The Stars Shine Brighter in South Africa

  It’s not hard to fall in love South Africa, and now that I’m here I can totally understand my husband’s lingering attraction to it.  When you live in a place where beauty surrounds you, it’s not hard to leave your old Western life behind and fail to give it a second thought. However, before I get all goo-goo eyed about my current short term residence, I have to make my true feelings very clear.

This.Is.FAKE.Africa.

Ahh!! Tseewww. There is too much order and development for this to be Africa. I feel like I left Atlanta and went on vacation in Santa Barbara. For instance, I went to the mall (yes Americans, there are MALLS in Africa) last week. Unlike the Accra Mall which was hastily built at Tetteh Quarshie circlein a uber-high  traffic location, this was a strip mall on the way to George, a sprawling suburban area. Like all strip malls in carefully selected locations, it afforded drivers enough room to maneuver with order and ease in and out of the facility. It was also built with maximum occupancy in mind…unlike the Accra Mall which clearly did not count on becoming the ONLY attraction in the capital. The Accra Mall represents real Africa. South Africa, which it’s consistent supply of electricity, clean streets and well maintained road network is FAKE.AFRICA.

Now, back to the stars.

There’s So much natural beauty in this part of the world. Somehow South Africans have managed to merge modern human existence with a respect for nature. The beach is an excellent example of this. Although there are houses dotted all along the shore, there is little evidence of human influence outside of the lifeguard stations and the signs with the beach rules. The sand is white and pure, and the only debris is what the ocean throws onto the shore at night. Juxtapose this with La “Pleasure” beach in Accra. You pay a whopping 10 cedis (as of last year) per person to enter, only to be greeted by trash and yet more trash with every step. The water that I once remember as being jewel green is now a murky, muddy brown…but at least it matches the sand; which is also muddy and brown. South Africa is FAKE Africa.

I digress. Back to the stars.

With all this order and seeming perfection everywhere, it’s easy to get lulled into a false sense of bliss as a visitor.  This is a country where the stark contrasts of profound wealth and unfathomable poverty are all around. You come here and the township children mill around you with broad smiles on their faces, and the women do their best to make you feel welcome. It is possible that they will put on an impromptu play/dance and you can go away thinking that life is all rainbows and butterflies. They seem so happy in their poverty!  For example: On the N2 – the freeway through the Western Cape – Qulwayne is on one side of the road, and multi-million mansions are on the other side. Every morning, a set of neighbors wake up with the same thoughts when they look out of the window at the view just across the street:

“Man,” says the rich White South African, “I sure am glad I don’t live there!”

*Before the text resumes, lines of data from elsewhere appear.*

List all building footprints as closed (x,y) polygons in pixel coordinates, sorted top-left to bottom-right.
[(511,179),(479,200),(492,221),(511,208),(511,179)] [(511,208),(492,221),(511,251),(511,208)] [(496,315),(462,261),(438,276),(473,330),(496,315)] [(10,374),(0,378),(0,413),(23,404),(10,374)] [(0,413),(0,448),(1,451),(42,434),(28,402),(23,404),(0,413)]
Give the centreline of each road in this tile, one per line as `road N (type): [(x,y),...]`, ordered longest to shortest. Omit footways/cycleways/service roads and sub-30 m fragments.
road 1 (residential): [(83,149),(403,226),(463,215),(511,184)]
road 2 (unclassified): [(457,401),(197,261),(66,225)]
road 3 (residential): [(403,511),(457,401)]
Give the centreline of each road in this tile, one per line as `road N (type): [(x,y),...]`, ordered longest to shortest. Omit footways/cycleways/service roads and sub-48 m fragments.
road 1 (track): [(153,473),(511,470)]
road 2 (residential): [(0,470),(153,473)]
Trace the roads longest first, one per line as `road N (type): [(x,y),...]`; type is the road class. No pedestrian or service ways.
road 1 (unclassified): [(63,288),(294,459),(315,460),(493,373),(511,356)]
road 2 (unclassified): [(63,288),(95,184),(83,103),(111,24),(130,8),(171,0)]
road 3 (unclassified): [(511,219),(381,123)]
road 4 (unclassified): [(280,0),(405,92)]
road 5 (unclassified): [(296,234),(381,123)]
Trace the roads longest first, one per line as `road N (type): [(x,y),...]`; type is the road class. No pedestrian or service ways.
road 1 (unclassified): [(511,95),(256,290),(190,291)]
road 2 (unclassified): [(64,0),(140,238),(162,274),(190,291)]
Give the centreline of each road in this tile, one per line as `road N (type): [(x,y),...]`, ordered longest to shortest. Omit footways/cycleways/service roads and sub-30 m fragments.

“Gosh,” says the poor Xhosa (who if he’s lucky works for the rich White South African as a gardener/maid), “I wonder what color they are going to paint the mansion this Spring!”

   As I see it, the thing that is different from poor Black South Africans and poor Black West Africans is not our level of poverty, but rather the level of ‘hustle’ in us. West Africa is largely a capitalist society. You eat what you earn, and if you want to eat well, you must earn more. (The Nigerians are an excellent example of this.) The hustle is everywhere you look: people hawking wares on the street; people making hushed deals in hotel lobbies; hustle, hustle, hustle. South Africa by contrast is largely a socialist society, and many (not all) of the folks in the townships are looking for a handout or looking outward for a solution. In this part of the country, many are used to getting what they’ve always had.  I believe that the reason so many people, rich and poor alike, are comfortable with the poverty is because it’s so sequestered. Township folk stay in the township unless they have a job to coax them out…and many of them don’t.

I dunno. I’m probably wrong. (But judging from Jacob Zuma’s most recent speech where he outlines an “increase in government enterprise as the only way to generate more wealth”, I doubt it.) 

I gotta get back to the stars!

They really do shine brighter here. The trees are lusher; the guinea fowls are fatter; and the constellations never looked so brilliant in all my days.

  • A-dub

    I’m happy S.A is treating you well. You sound more at peace than when you left.
    Oh, and thanks for getting back on track with my morning beverage!

  • I’m far more at peace man…FAR more! I promise you, this place is like Africa Yankee. They think they can fool me. The only thing that’s different between SA and America is their funny accents and the names of their stores. They have Bass Pro Shops, except they call it Cape Union. Haagen Dass is Beverly Brown. Wal-Mart is Game. They are not fooling anybody!!